Your goal: Copy all records precisely, apart from the pictures.

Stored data

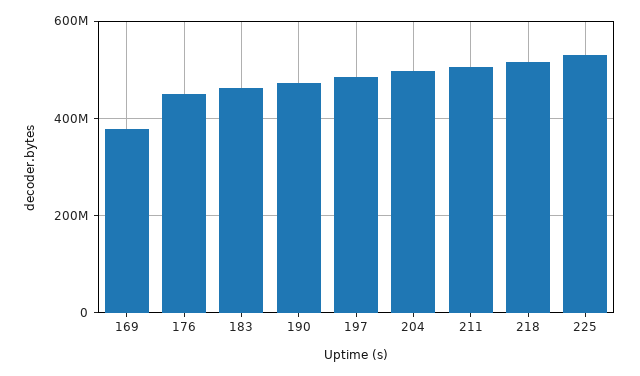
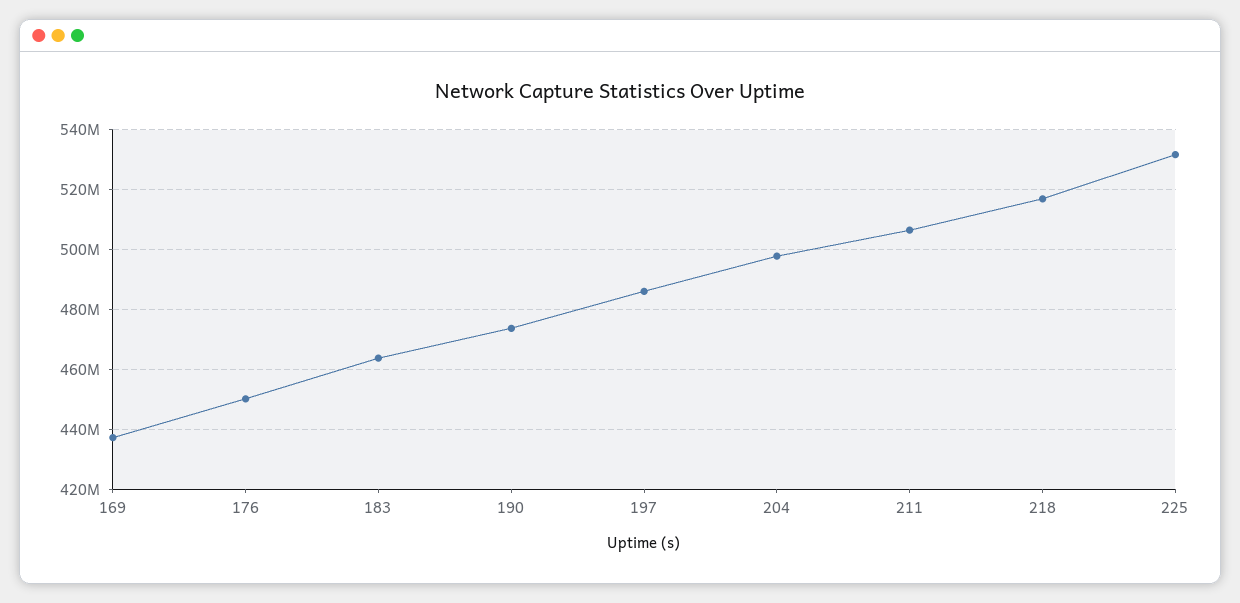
  {
-   "169": 380000000,
+   "169": 437500000,
    "176": 450000000,
    "183": 465000000,
    "190": 472500000,
    "197": 485000000,
    "204": 497500000,
    "211": 507500000,
    "218": 517500000,
    "225": 532500000
  }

Result of this task:
  {
-   "169": 380000000,
+   "169": 437500000,
    "176": 450000000,
    "183": 465000000,
    "190": 472500000,
    "197": 485000000,
    "204": 497500000,
    "211": 507500000,
    "218": 517500000,
    "225": 532500000
  }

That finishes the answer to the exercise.